Sunday, February 27, 2000
Caring coach made difference with Johnson
BY PAUL DAUGHERTY
The Cincinnati Enquirer
Max Good, the basketball coach at Maine Central Institute, was on the phone to Curtis Malone. He was blunt. DerMarr owes the school $7,500, was the gist of Good's remarks, or he can't stay.
Curtis Malone, godfather and summer league coach to DerMarr Johnson, agreed to pay the bill. Because of Malone, Johnson would finish at Maine Central, the fashionable prep school noted for turning out accomplished basketball players. Johnson would get his diploma and accept a scholarship to play basketball at the University of Cincinnati.
Without Maine Central, Johnson would be running around the CBA now, or some other bus league. Maybe he'd be on the street. Instead, he's at UC, with a potentially lucrative future.
Is this a bad thing?
I don't know what to do about summer league coaches who see high school players as investments. I don't know what to say to people who suggest summer coaches are bagmen for agents seeking to lock up star players before they're old enough to vote. Coaches tell me this happens.
And I really don't know what to do with people like Barry Henthorn. He's the Seattle businessman, de facto guardian and friend to Michigan freshman Jamal Crawford. Henthorn gave Crawford a Mercedes, a Jeep Grand Cherokee and a Chevy Blazer, while Crawford was in high school.
I have no cure for that except to say: Where do I sign up for friends like that?
Most motivated to help
The NCAA would like to reel in the undesirable summer coaches and the bagmen. It's a great idea. Also, impossible. As UC Athletic Director Bob Goin said, I think I've identified the problem. I don't have a solution.
How do you tell the good from the bad? Did you do it for love, or did you do it for money? One man's virtue is another man's vice. I have a hard time interpreting where the motivation is, said Goin.
I've seen too many caring benefactors to believe what's going on needs to be stopped.

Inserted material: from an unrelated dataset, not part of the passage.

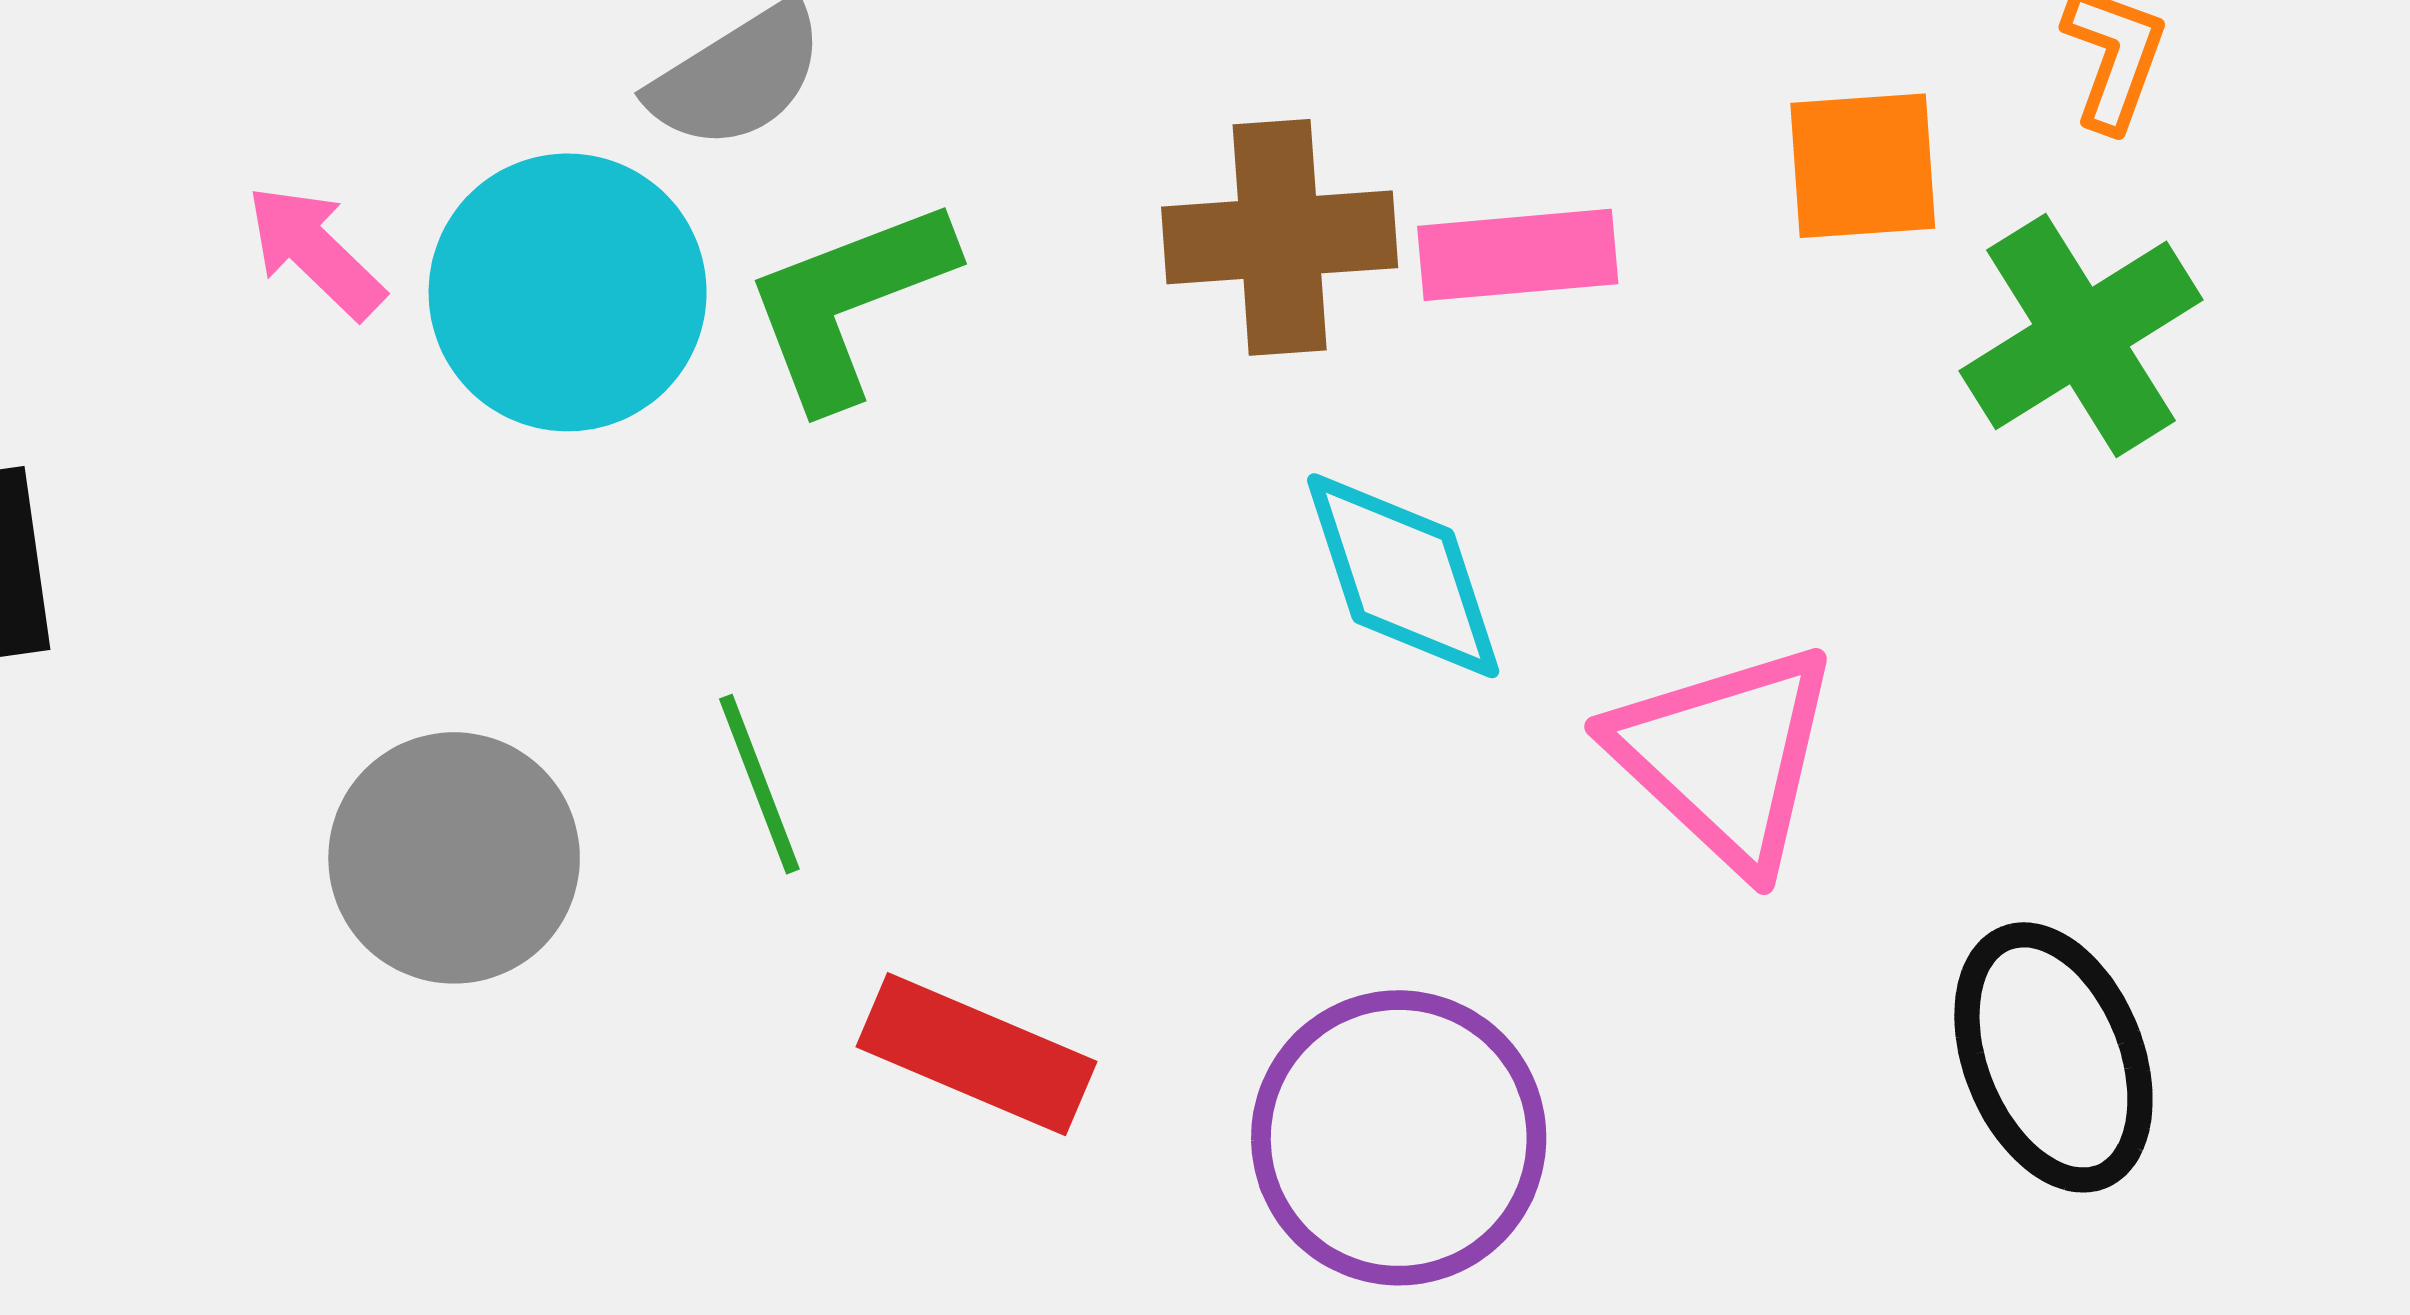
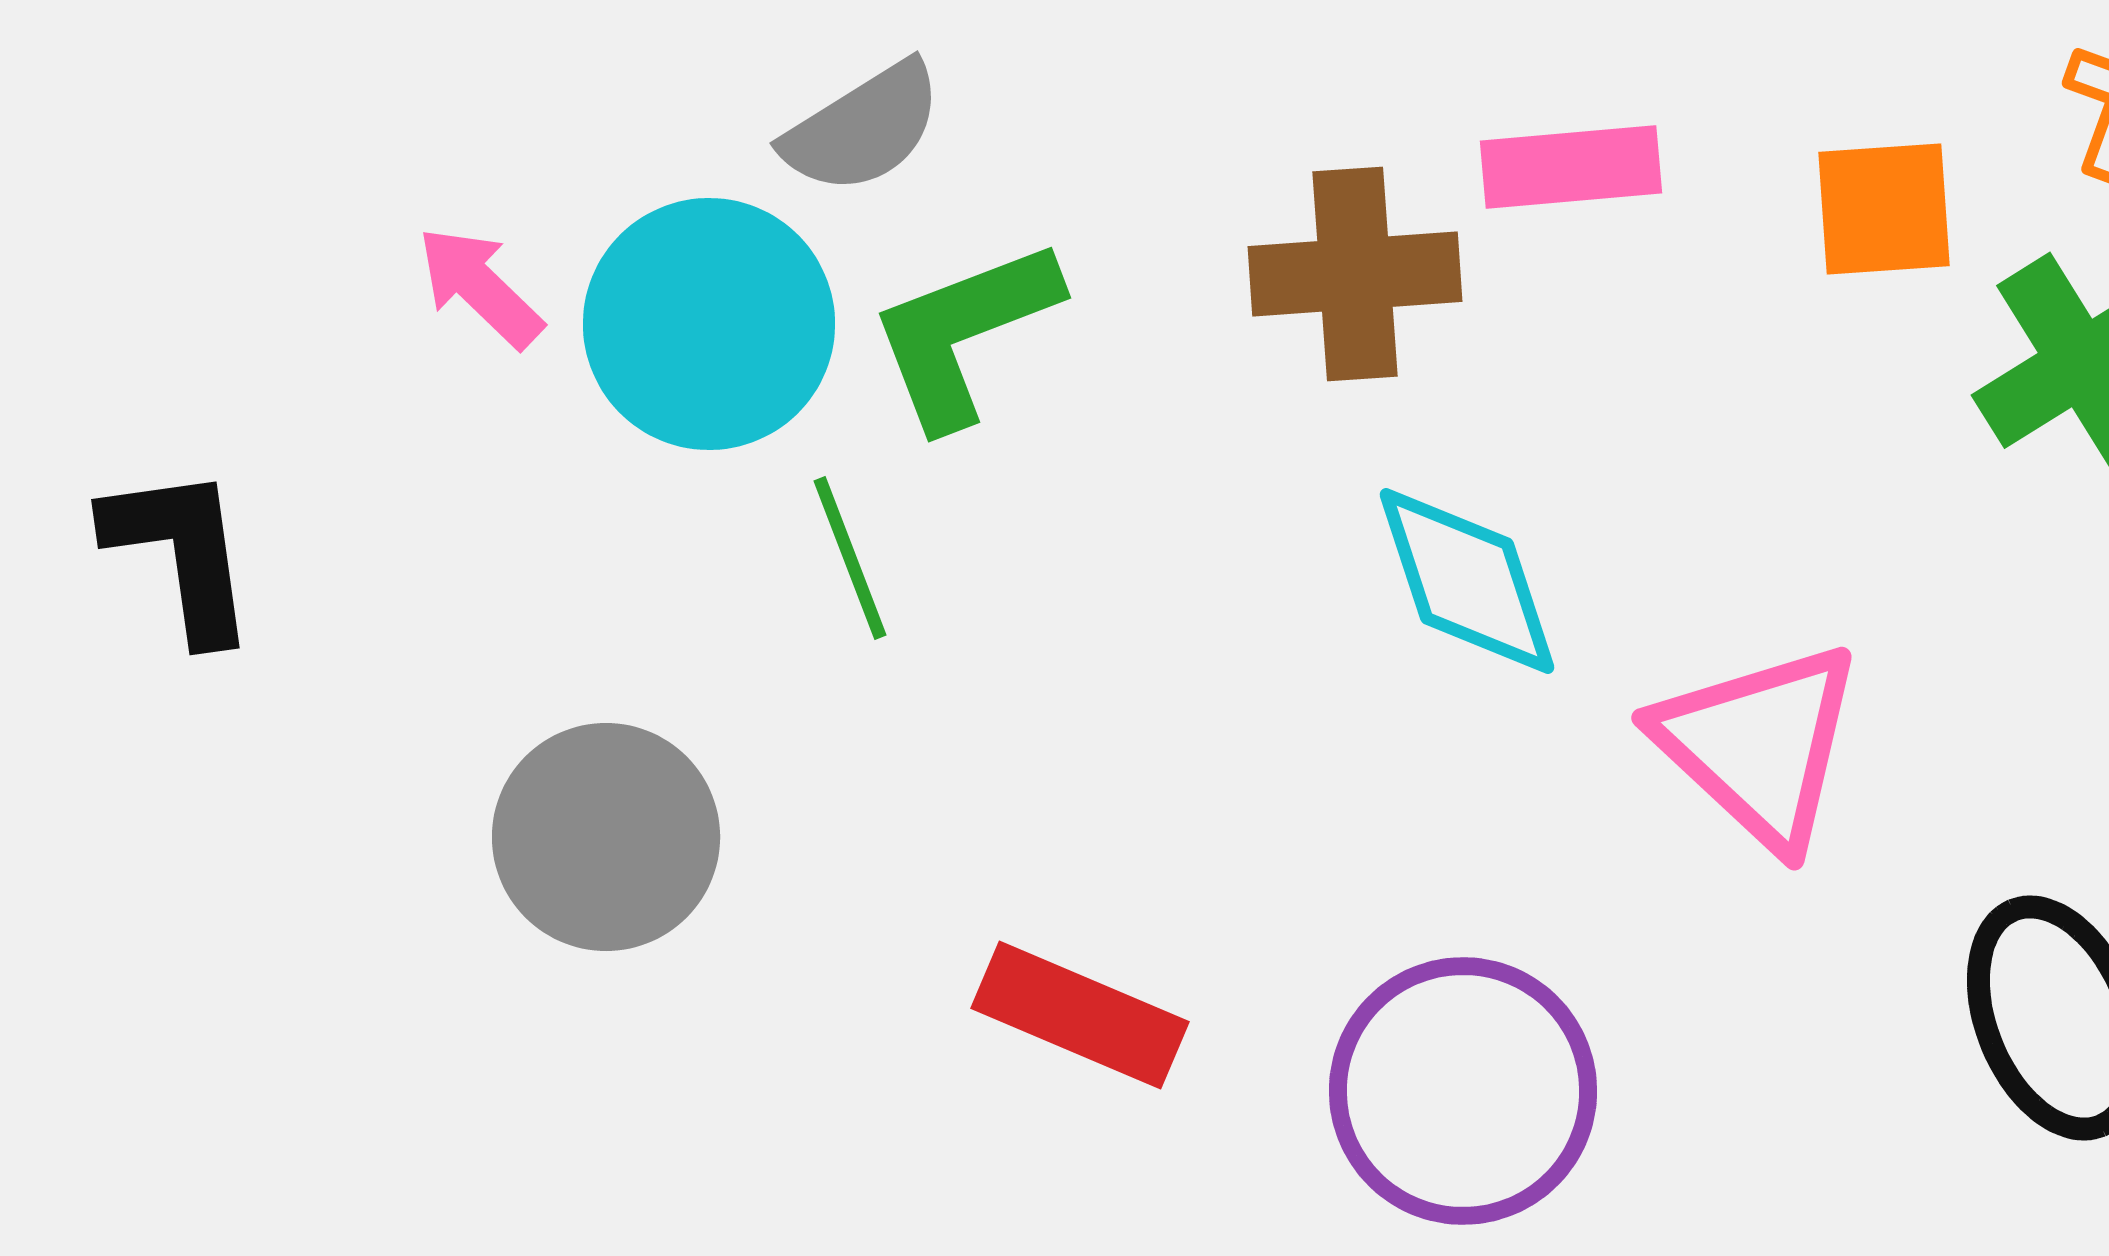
pink rectangle: (1518, 255) -> (1571, 167), moved
green line: (759, 784) -> (850, 558), moved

Without an AAU coach named J.O. Stright, Danny Fortson likely doesn't emerge from Altoona, Pa., to star at UC and play in the NBA. Without Nicole Brown and others, Lenny Brown can't afford to attend Maine Central and qualify to play at Xavier, where he earned his degree.
Did Nicole Brown (no relation) do it for the money? Lenny Brown is making all of $40,000 now, playing for the Cincinnati Stuff. Next question.
Are there other answers?
You could try to restore some of the power to high school coaches. But weren't we questioning their influence just a few years ago? You'd just be shifting the blame from the street to the gym.
You could ban college coaches from watching the summer leagues. But coaches are allowed to watch only a few weeks in July. My liberal arts education tells me summer lasts a bit longer than that.
You could eliminate early signings. Incoming juniors in high school would not be treated like royalty the way they are now. They'd have to wait a year to be treated like royalty. Yes, that would make a big difference.
Maybe what you do is nothing, realizing there are more kids looking for a hand up than a hand out, and more coaches looking to help than to profit. Be hopeful instead of cynical.
Malone took in DerMarr Johnson when Johnson was a 6-foot-4 ninth-grader who didn't play basketball. Johnson was so thin, when he turned sideways, you couldn't see him. Maybe Malone saw basketball stardom there. Maybe he saw a kid who needed help.
Maybe he saw both. If he did, where's the crime?
What's going on can be ugly. Bad summer coaches, fortified with shoe-company money, shop their 16-year-old players in tournaments coast to coast. Kids' heads are fattened with flattery and nonsense.
But for every Jamal Crawford, there is a Danny Fortson and a Lenny Brown. And a DerMarr Johnson. Johnson was suspended for last Wednesday night's game because Malone helped him financially to finish at Maine Central. Talk about assuming the worst.